You are viewing a plain text version of this content. The canonical link for it is here.
Posted to users@cocoon.apache.org by Norman Barker <no...@comsine.co.uk> on 2005/02/03 10:42:22 UTC

large XML file sizes

Hi,

I am handling GML documents with Cocoon which are very verbose (about
11mb in size).  

I am receiving the compressed data from an http post and then using a
custom generator to decompress this data and pass it on down the
pipeline.  Is there a way to improve this bottle neck? 

At the generator is has to hold the entire 11mb since it decompressing,
and then in places with XSL it has to hold the XML file in memory to do
a sort.

What does anyone else do with very large XML documents and Cocoon?  The
fact that it was SAX I thought would make it ok, but it is slow, and
occasionally falls over.

Thanks, 

Norman 


---------------------------------------------------------------------
To unsubscribe, e-mail: users-unsubscribe@cocoon.apache.org
For additional commands, e-mail: users-help@cocoon.apache.org


Re: large XML file sizes

Posted by Upayavira <uv...@upaya.co.uk>.
Norman Barker wrote:
> Hi,
> 
> I am handling GML documents with Cocoon which are very verbose (about
> 11mb in size).

Your task:
Transcribe the portion of the mailing-list thread on large XML files from "I am receiving" to "occasionally falls over.".

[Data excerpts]
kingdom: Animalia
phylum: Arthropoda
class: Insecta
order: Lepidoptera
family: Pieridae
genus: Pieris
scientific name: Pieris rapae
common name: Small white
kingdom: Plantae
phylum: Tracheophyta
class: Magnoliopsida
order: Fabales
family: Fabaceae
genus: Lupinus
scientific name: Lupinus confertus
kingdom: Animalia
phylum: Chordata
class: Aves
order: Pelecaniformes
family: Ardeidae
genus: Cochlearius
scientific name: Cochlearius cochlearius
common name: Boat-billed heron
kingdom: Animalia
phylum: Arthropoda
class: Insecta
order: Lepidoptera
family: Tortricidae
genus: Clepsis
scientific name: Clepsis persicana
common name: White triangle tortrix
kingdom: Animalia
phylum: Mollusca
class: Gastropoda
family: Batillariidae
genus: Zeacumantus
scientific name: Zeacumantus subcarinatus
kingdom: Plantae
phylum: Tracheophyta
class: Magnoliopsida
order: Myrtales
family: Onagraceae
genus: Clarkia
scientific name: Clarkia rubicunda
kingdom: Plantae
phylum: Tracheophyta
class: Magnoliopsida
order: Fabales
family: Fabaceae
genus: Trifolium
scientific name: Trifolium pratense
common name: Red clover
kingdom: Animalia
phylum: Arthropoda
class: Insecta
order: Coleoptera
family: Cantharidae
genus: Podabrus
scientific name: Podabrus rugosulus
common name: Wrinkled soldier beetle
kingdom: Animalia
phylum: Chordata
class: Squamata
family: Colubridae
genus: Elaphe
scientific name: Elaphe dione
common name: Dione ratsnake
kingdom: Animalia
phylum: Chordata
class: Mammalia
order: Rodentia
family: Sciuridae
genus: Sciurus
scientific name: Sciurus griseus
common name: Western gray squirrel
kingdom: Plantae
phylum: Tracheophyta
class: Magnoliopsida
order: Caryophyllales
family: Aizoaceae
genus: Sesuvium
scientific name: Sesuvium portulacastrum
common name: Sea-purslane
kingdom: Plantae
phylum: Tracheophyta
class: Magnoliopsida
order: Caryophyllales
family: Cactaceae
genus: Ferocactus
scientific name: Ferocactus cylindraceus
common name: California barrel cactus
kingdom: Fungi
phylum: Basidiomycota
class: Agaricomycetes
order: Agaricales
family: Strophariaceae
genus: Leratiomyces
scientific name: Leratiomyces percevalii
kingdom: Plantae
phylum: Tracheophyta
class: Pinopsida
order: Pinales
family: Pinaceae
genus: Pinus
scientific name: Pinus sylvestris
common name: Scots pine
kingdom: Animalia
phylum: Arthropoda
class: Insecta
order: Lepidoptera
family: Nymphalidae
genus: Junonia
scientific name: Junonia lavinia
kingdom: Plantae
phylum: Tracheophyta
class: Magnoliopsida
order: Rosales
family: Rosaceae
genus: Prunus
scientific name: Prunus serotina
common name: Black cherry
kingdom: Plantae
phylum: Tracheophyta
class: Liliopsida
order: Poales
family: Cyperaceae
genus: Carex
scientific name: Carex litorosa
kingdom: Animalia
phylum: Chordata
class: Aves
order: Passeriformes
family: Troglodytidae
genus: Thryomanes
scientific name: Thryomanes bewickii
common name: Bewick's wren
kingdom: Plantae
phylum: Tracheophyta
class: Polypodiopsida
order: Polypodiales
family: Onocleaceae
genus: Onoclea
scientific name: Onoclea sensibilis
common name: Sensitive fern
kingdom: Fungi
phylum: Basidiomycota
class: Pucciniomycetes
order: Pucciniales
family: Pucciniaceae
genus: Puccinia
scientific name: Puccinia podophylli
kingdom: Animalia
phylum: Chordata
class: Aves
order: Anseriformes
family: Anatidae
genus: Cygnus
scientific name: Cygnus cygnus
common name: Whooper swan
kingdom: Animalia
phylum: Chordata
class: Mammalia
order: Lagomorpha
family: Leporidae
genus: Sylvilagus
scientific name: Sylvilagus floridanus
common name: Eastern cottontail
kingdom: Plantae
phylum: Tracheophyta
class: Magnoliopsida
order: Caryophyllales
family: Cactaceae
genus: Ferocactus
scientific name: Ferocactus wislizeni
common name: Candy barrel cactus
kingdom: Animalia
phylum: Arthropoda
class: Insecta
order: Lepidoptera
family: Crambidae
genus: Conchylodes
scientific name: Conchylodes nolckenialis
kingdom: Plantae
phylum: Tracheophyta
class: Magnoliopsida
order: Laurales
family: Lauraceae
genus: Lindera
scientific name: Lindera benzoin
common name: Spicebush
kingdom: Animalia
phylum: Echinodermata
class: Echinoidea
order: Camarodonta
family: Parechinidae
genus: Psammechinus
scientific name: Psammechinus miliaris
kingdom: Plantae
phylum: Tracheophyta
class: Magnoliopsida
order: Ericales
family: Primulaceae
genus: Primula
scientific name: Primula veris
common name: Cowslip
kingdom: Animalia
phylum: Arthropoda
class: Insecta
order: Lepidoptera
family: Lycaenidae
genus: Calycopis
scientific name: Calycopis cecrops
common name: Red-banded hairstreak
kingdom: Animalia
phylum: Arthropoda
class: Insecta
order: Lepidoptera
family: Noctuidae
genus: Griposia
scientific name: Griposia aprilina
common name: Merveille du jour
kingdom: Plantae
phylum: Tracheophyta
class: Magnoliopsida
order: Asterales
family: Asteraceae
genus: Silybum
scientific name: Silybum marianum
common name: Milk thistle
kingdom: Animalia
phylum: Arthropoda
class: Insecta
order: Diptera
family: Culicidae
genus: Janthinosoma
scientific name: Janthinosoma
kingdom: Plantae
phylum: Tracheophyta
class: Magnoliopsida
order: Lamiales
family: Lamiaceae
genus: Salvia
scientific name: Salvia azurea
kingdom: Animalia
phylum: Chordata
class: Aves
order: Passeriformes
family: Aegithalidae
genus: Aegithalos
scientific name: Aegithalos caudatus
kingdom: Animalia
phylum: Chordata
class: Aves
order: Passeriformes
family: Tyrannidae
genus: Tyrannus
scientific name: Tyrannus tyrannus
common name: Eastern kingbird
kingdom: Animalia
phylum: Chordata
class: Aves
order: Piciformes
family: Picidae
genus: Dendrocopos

Worked answer:
I am receiving the compressed data from an http post and then using a
custom generator to decompress this data and pass it on down the
pipeline.  Is there a way to improve this bottle neck? 

At the generator is has to hold the entire 11mb since it decompressing,
and then in places with XSL it has to hold the XML file in memory to do
a sort.

What does anyone else do with very large XML documents and Cocoon?  The
fact that it was SAX I thought would make it ok, but it is slow, and
occasionally falls over.